======== Supplied material ========
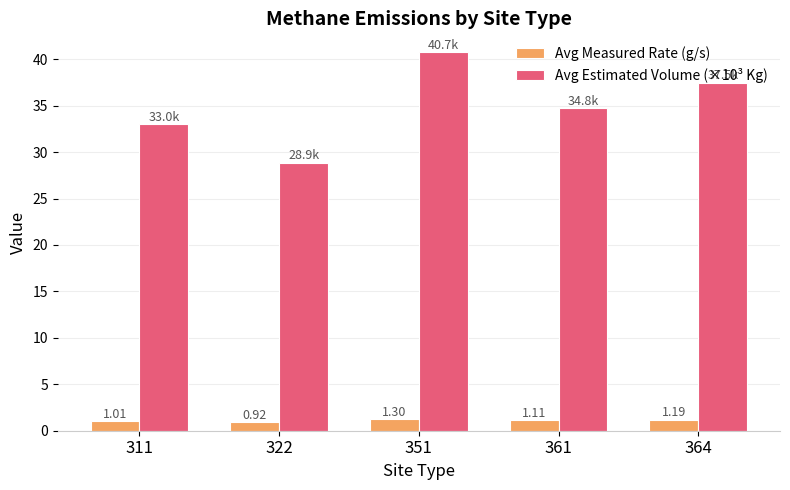

What is the total value across all series at 361?

35.9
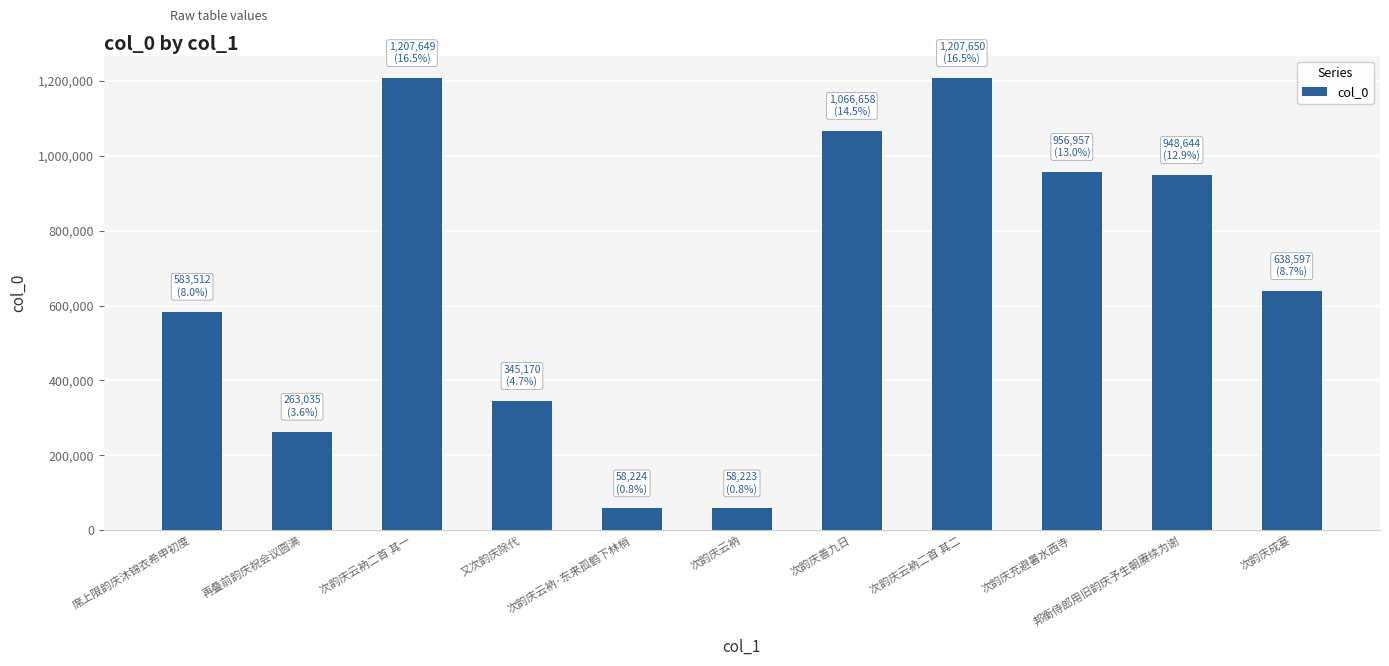

What is the difference between the second highest and second lowest values?

1149425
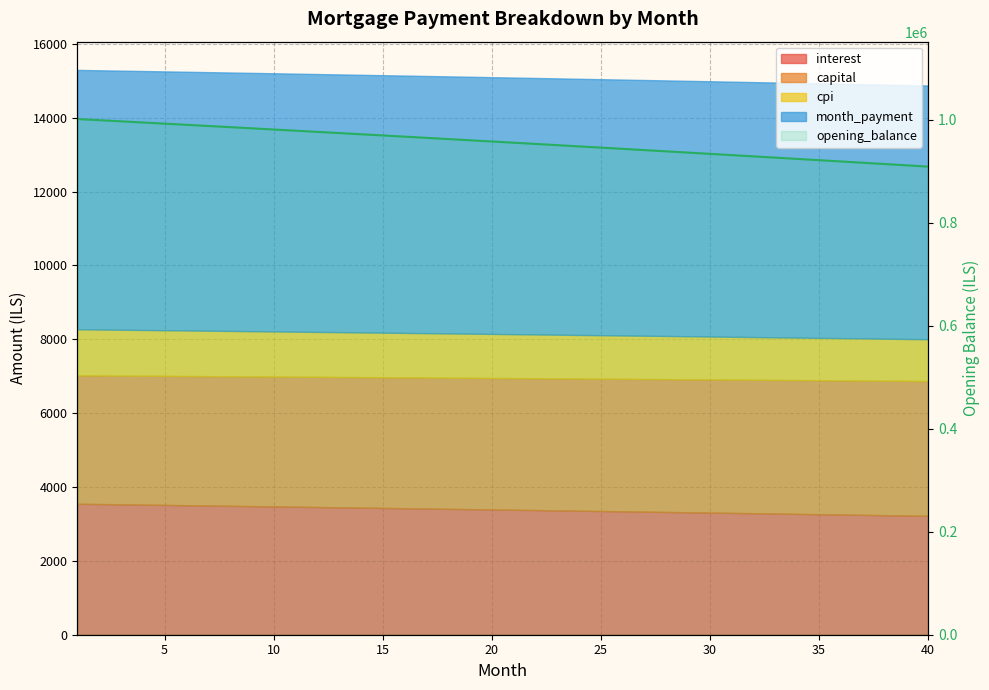

What is the difference between the maximum and minimum values?

92366.9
========
What the task asks:
Extract every line of the material that contains the word "difference", matching case exactly.

Reply to the exercise:
What is the difference between the second highest and second lowest values?
What is the difference between the maximum and minimum values?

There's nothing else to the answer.